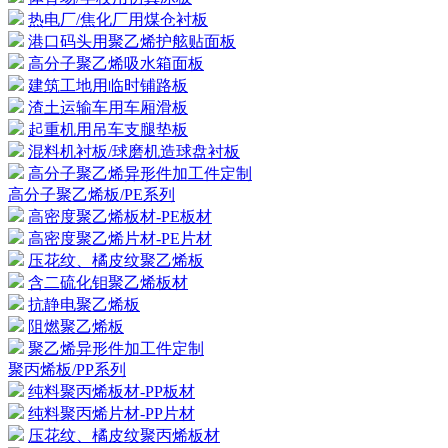
热电厂/焦化厂用煤仓衬板
港口码头用聚乙烯护舷贴面板
高分子聚乙烯吸水箱面板
建筑工地用临时铺路板
渣土运输车用车厢滑板
起重机用吊车支腿垫板
混料机衬板/球磨机造球盘衬板
高分子聚乙烯异形件加工件定制
高分子聚乙烯板/PE系列
高密度聚乙烯板材-PE板材
高密度聚乙烯片材-PE片材
压花纹、橘皮纹聚乙烯板
含二硫化钼聚乙烯板材
抗静电聚乙烯板
阻燃聚乙烯板
聚乙烯异形件加工件定制
聚丙烯板/PP系列
纯料聚丙烯板材-PP板材
纯料聚丙烯片材-PP片材
压花纹、橘皮纹聚丙烯板材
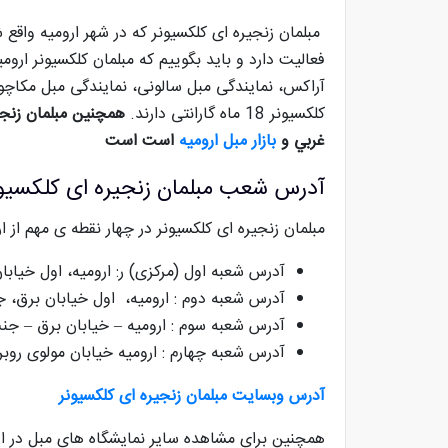
مبلمان زنجیره ای کلکسیونر که در شهر ارومیه واقع
آراکس، نمایندگی مبل سالونی، نمایندگی مبل مکاچ
کلکسیونر 18 ماه گارانتی دارند.
همچنین مبلمان زنجیر
غربي و
بازار مبل ارومیه
است است
آدرس شعب مبلمان زنجیره ای کلکسیون
مبلمان زنجیره ای کلکسیونر در چهار نقطه ی مهم از ارو
آدرس شعبه اول (مرکزی) ر: ارومیه، اول خیابان حس
آدرس شعبه دوم : ارومیه، اول خیابان برق، جنب تالار
آدرس شعبه سوم : ارومیه – خیابان برق – جنب
آدرس شعبه چهارم : ارومیه خیابان مولوی روبر
آدرس وبسایت مبلمان زنجیره ای کلکسیونر
همچنین برای مشاهده سایر نمایشگاه های مبل در ارو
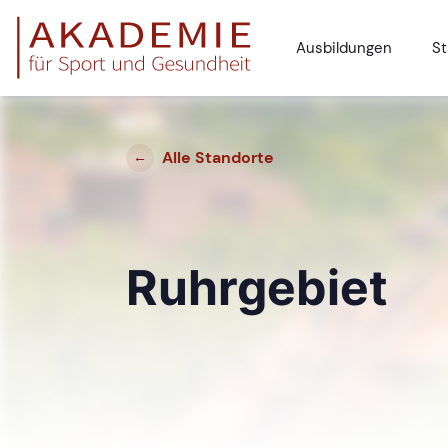
Ausbildungen
St
Alle Standorte
←
Ruhrgebiet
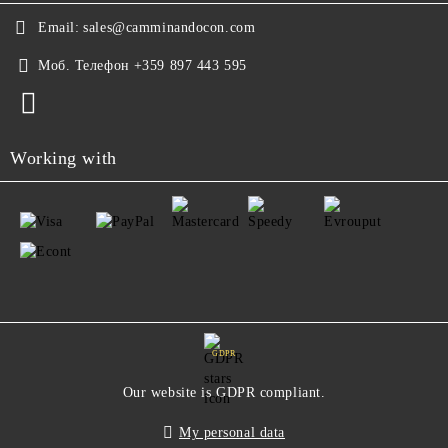
Email:
sales@camminandocon.com
Моб. Телефон
+359 897 443 595
Working with
GDPR
Our website is GDPR compliant.
My personal data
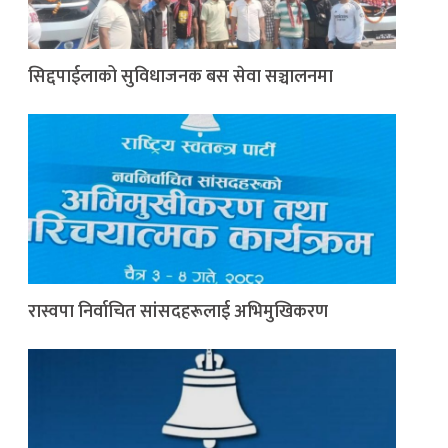
सिद्दपाईलाको सुविधाजनक बस सेवा सञ्चालनमा
रास्वपा निर्वाचित सांसदहरूलाई अभिमुखिकरण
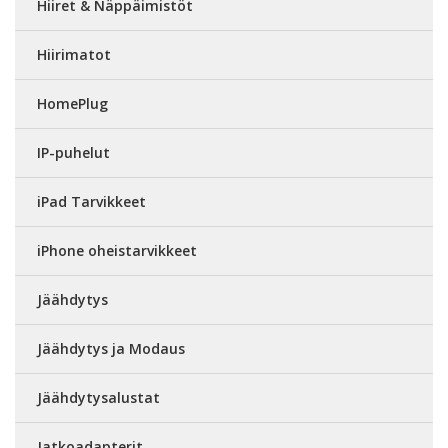
Hiiret & Näppäimistöt
Hiirimatot
HomePlug
IP-puhelut
iPad Tarvikkeet
iPhone oheistarvikkeet
Jäähdytys
Jäähdytys ja Modaus
Jäähdytysalustat
Jatkoadapterit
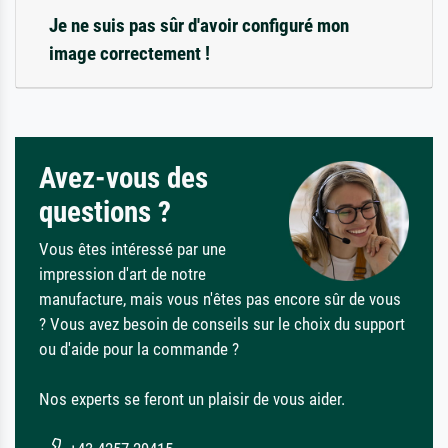
Je ne suis pas sûr d'avoir configuré mon
image correctement !
Avez-vous des
questions ?
Vous êtes intéressé par une
impression d'art de notre
manufacture, mais vous n'êtes pas encore sûr de vous
? Vous avez besoin de conseils sur le choix du support
ou d'aide pour la commande ?
Nos experts se feront un plaisir de vous aider.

§

■ **Assignment**
Reproduce the data word for word, excluding its pictures.

■ **Exercise solution**
热电厂/焦化厂用煤仓衬板
港口码头用聚乙烯护舷贴面板
高分子聚乙烯吸水箱面板
建筑工地用临时铺路板
渣土运输车用车厢滑板
起重机用吊车支腿垫板
混料机衬板/球磨机造球盘衬板
高分子聚乙烯异形件加工件定制
高分子聚乙烯板/PE系列
高密度聚乙烯板材-PE板材
高密度聚乙烯片材-PE片材
压花纹、橘皮纹聚乙烯板
含二硫化钼聚乙烯板材
抗静电聚乙烯板
阻燃聚乙烯板
聚乙烯异形件加工件定制
聚丙烯板/PP系列
纯料聚丙烯板材-PP板材
纯料聚丙烯片材-PP片材
压花纹、橘皮纹聚丙烯板材
مبلمان زنجیره ای کلکسیونر که در شهر ارومیه واقع
آراکس، نمایندگی مبل سالونی، نمایندگی مبل مکاچ
کلکسیونر 18 ماه گارانتی دارند.
همچنین مبلمان زنجیر
غربي و
بازار مبل ارومیه
است است
آدرس شعب مبلمان زنجیره ای کلکسیون
مبلمان زنجیره ای کلکسیونر در چهار نقطه ی مهم از ارو
آدرس شعبه اول (مرکزی) ر: ارومیه، اول خیابان حس
آدرس شعبه دوم : ارومیه، اول خیابان برق، جنب تالار
آدرس شعبه سوم : ارومیه – خیابان برق – جنب
آدرس شعبه چهارم : ارومیه خیابان مولوی روبر
آدرس وبسایت مبلمان زنجیره ای کلکسیونر
همچنین برای مشاهده سایر نمایشگاه های مبل در ارو
Ausbildungen
St
Alle Standorte
←
Ruhrgebiet
Email:
sales@camminandocon.com
Моб. Телефон
+359 897 443 595
Working with
GDPR
Our website is GDPR compliant.
My personal data
सिद्दपाईलाको सुविधाजनक बस सेवा सञ्चालनमा
रास्वपा निर्वाचित सांसदहरूलाई अभिमुखिकरण
Hiiret & Näppäimistöt
Hiirimatot
HomePlug
IP-puhelut
iPad Tarvikkeet
iPhone oheistarvikkeet
Jäähdytys
Jäähdytys ja Modaus
Jäähdytysalustat
Jatkoadapterit
Je ne suis pas sûr d'avoir configuré mon
image correctement !
Avez-vous des
questions ?
Vous êtes intéressé par une
impression d'art de notre
manufacture, mais vous n'êtes pas encore sûr de vous
? Vous avez besoin de conseils sur le choix du support
ou d'aide pour la commande ?
Nos experts se feront un plaisir de vous aider.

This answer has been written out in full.